For weeks now U.S. Sen. Rick Scott has bird-dogged the Biden administration for spending policies that are stoking inflation, much to the detriment of the working and middle classes.
The latest jobs report, which reported the creation of only a quarter of the jobs that were expected, offered the Florida Republican another nail to hammer.
Scott, appearing on Fox News on Monday, said Biden’s job number resulted from an agenda that pays people to not work, and meanwhile, the administration offers no assurances that employment law to get them off public benefits are being policed.
“If he (Biden) sits there and believes that people that get paid more money not to work are going to jump at a job, so many people aren’t,” Scott said.
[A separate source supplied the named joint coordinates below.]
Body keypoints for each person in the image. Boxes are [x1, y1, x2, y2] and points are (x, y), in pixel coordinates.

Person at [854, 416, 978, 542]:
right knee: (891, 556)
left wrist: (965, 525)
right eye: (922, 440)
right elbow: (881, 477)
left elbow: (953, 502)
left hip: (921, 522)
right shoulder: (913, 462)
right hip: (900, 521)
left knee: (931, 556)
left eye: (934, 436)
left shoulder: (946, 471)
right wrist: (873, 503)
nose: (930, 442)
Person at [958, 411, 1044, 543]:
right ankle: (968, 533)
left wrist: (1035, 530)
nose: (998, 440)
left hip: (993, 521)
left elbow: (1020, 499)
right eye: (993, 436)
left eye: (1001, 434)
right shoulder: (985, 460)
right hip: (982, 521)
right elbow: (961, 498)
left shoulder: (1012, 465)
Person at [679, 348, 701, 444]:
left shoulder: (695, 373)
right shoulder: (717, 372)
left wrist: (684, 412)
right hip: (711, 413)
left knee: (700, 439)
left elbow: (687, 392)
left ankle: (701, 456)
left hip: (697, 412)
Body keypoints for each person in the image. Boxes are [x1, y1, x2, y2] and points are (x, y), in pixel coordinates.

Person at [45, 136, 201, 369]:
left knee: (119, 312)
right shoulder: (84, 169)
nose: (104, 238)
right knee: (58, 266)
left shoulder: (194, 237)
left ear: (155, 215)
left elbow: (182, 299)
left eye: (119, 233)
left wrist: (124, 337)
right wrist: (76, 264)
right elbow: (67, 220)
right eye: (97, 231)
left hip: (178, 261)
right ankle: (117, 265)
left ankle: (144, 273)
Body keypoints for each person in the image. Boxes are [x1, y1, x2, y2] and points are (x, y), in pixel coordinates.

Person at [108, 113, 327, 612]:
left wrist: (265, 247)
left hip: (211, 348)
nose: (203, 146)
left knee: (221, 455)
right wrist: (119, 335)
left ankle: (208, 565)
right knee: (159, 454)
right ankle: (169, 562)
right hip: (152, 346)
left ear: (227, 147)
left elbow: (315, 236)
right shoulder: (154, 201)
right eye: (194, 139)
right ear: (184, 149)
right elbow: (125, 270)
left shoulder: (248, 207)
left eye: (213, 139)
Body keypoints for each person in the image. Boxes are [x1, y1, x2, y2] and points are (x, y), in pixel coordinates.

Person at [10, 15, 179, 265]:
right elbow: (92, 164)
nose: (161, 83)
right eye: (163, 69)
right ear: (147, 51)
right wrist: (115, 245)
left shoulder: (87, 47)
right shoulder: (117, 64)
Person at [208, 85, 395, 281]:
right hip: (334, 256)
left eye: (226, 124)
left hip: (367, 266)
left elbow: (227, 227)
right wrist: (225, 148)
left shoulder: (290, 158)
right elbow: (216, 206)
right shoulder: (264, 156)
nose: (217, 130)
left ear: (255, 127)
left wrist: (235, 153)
“I’m hearing it all across the country,” he added. “People can’t open their restaurants, they can’t staff up because people are making more money and they don’t want to come back to work.”
“I’m glad the president is focused on the fact that it was a horrible jobs number and I think it’s a horrible jobs number because of what the Biden agenda is. The Biden agenda is higher taxes, more regulation, they’re going to make it very difficult for our businesses, and on top of that, everything is free. Why do you have to show up to do anything? I mean, free everything now.”
Scott also was miffed that Labor Secretary Marty Walsh had not responded to his letter asking whether people, as spelled out in federal law, are taking jobs when offered in order to get off government unemployment assistance.
When asked about people’s fear for their safety in going back to work, Scott acknowledged that was a “legitimate concern.”
But that’s not the case, he added.
“What I’m hearing from employers all over the country, especially in my home state of Florida, people are making more money not to work,” said Scott.
“Back when this first started, I, along with three other senators, said you can’t pay people more not to work than to work. That’s not going to work,” the senator said.
And Democrats, he added, blocked efforts to prevent that by saying people would willingly go back to work when they had the opportunity.
Yet, said Scott, “that’s not happened at all, anywhere around the country that I can tell, and the secretary of Labor won’t answer my letter to him asking, ‘Are you enforcing you own law?’”
“I want people that need help to get help,” Scott concluded, “but you can’t have a country where everything’s free. Nobody can pay for this.”